Nicholas married Sarah Hopps; they had nine children: Daniel, Francis, Alexander, William, Henry, Carrabella, Stephen, Mary and John. The family resided in Dales Mill near Jesup in Wayne County, Georgia, as a farmer.

In 1868 Nicholas had an affair with a local woman, Martha Bennett, that resulted in a son born in 1869 named George. Nicholas had served in Company K with Martha's husband William Bennett but he was killed in Charleston, South Carolina. Nicholas' wife Fannie most likely knew about the affair and one year after George was weaned Fannie managed to adopt the child as part of the Nicholas family. In 1889 George had a daughter named Anne Nichols in Dales Mill whom became a famous playwright notable for her work Abie's Irish Rose.

In 1892 Nicholas was appointed as a delegate to the 1217th district in Screven, Georgia, of Wayne County, Georgia, for the Democratic Party.

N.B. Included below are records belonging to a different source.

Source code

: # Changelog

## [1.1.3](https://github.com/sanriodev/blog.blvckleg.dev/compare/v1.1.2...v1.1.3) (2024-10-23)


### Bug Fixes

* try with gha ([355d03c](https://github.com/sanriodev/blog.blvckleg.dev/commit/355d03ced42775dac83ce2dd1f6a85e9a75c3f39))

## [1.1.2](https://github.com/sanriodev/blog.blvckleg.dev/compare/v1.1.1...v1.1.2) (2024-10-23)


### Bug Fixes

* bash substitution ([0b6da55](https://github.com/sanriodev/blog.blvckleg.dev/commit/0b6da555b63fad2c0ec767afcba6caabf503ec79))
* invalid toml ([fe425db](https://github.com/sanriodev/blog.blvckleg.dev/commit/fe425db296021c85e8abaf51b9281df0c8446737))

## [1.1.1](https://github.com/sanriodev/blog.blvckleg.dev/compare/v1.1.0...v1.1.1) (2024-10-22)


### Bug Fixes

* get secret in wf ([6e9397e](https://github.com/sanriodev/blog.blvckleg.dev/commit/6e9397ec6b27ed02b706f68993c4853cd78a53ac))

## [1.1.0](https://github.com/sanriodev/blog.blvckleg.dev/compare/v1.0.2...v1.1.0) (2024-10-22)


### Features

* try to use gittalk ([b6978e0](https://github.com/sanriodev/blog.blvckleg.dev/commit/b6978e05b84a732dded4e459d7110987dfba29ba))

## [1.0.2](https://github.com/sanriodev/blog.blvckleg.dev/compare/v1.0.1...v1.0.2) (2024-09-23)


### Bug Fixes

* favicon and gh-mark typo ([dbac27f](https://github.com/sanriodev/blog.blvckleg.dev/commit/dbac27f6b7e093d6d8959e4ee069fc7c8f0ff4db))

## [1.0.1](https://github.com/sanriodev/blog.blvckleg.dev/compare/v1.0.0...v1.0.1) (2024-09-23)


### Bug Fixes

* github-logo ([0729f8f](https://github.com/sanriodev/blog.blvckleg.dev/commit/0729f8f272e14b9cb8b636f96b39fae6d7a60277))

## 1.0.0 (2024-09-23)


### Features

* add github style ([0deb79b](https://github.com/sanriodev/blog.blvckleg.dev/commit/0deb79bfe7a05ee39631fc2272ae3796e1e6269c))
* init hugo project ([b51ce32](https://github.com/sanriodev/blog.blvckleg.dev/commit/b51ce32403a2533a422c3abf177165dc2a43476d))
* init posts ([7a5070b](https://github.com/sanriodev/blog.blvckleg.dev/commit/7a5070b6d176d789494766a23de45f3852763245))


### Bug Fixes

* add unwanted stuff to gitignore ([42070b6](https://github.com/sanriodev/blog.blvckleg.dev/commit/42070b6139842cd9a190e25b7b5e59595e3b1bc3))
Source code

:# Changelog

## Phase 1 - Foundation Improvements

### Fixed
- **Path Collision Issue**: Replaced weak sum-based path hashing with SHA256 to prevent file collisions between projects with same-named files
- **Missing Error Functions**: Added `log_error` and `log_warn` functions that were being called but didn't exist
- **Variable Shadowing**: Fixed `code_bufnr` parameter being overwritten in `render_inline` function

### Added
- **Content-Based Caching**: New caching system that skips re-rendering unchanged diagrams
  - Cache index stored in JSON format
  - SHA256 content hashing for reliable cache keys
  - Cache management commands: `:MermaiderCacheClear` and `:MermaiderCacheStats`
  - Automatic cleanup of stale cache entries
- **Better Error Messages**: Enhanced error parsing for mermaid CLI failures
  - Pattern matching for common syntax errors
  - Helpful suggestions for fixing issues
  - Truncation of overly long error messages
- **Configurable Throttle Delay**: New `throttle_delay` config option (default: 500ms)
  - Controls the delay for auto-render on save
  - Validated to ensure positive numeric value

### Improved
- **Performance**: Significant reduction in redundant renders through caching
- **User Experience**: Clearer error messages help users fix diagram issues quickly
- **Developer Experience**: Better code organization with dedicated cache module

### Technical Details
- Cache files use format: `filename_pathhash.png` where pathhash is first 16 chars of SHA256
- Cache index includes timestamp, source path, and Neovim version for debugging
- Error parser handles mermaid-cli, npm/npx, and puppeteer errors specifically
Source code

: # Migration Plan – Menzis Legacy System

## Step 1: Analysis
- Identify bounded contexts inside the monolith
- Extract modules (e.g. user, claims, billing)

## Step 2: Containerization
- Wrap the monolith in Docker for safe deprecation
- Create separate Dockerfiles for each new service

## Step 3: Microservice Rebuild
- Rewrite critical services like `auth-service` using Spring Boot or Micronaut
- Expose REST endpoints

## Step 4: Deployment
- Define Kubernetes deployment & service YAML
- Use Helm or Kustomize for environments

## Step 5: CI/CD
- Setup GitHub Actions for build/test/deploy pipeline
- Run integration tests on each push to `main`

Nicholas and selected delegates at the state convention selected representatives for Georgia to be sent to the 1892 Democratic National Convention in support of Grover Cleveland for the 1892 United States presidential election.

On August 9, 1910, Nicholas died at 77 years old in Screven, Georgia. His son Alexander Stephens Nicholas, named after Alexander H. Stephens, became the executor of his estate upon his death.